If we change the ROP/OU parameters to be 200 and 300, so we now normally order in lots of 100 and stock cycles between 100 and 200, the equation becomes 0.4 x 50 / 100 = 20%. The smaller the order quantity, the higher the expected level of overstock. (It’s not quite as neat as inversely proportional because the 0.4 factor reduces, and in fact at a certain level the results start to flatten off.) We should note however that overall, stock levels have fallen because we have reduced our target stocks – the problem is that we hit those targets less of the time.

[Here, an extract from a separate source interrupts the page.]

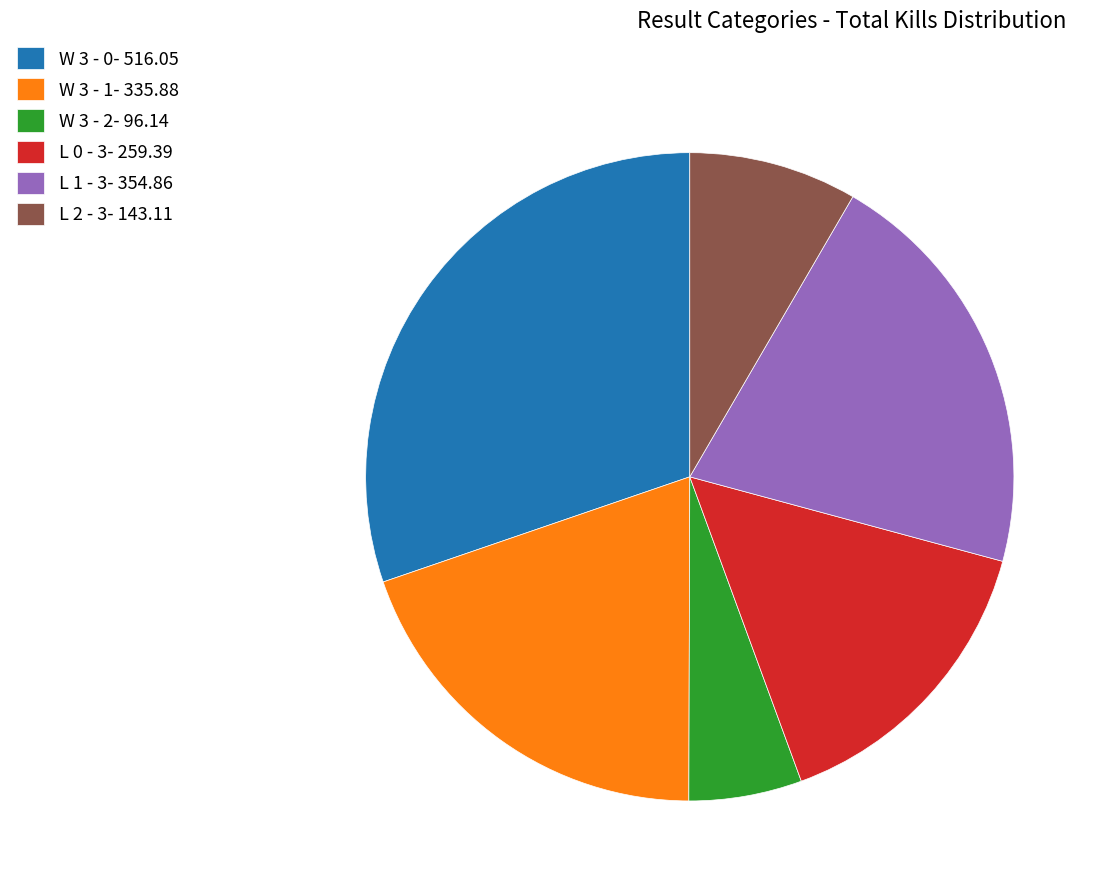

True or false: W 3 - 1- 335.88 accounts for 20% of the total.

True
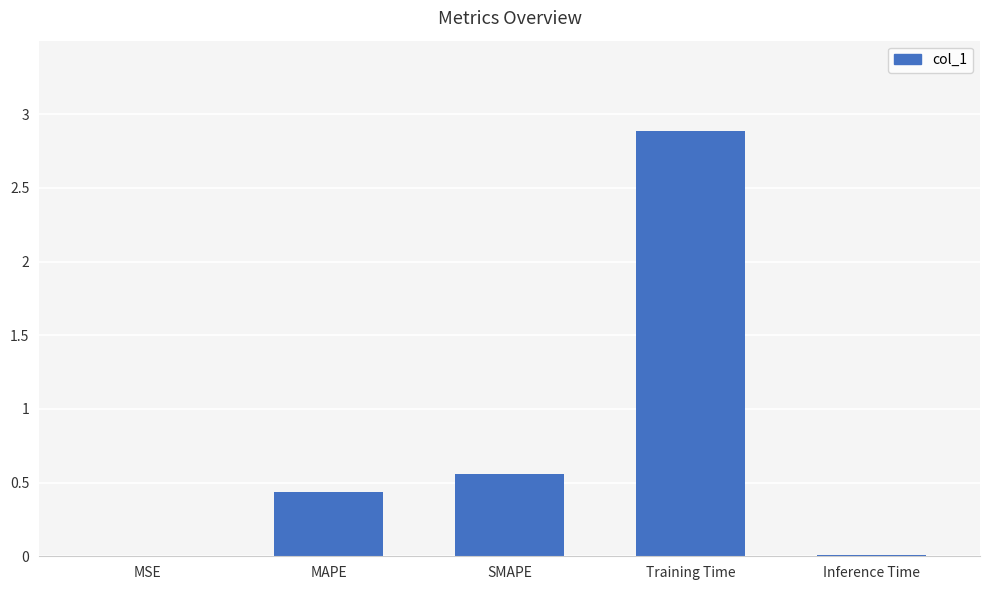

Read the value at Training Time.

2.9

Now if the lead time goes up to 4 months, so the ROP/OU parameters are 500 and 600, stock will still cycle between 100 and 200, but now the standard deviation of lead-time demand goes up to 100, so we get 0.4 x 100/100 = 40%. It works the other way round too, so reducing the lead-time reduces overstocks.

Lean lessons

For the customer-facing end of the supply chain, opportunities for smoothing demand are much more limited than they are in, for example, a manufacturing environment, where much of the demand variability is system-generated.

The results above suggest that order-size reduction on its own can have some undesirable consequences, but that should not distract us. The benefit will be lower stocks, smoother demand transition up the supply chain, and consequently more reliable supply. It should also facilitate lead-time reduction – which then mitigates the problems.

We should also bear in mind that in practice this overstock phenomenon may be massively outweighed by the effects of slow-moving stock, new product introductions, trends or seasonality, and poor management and control.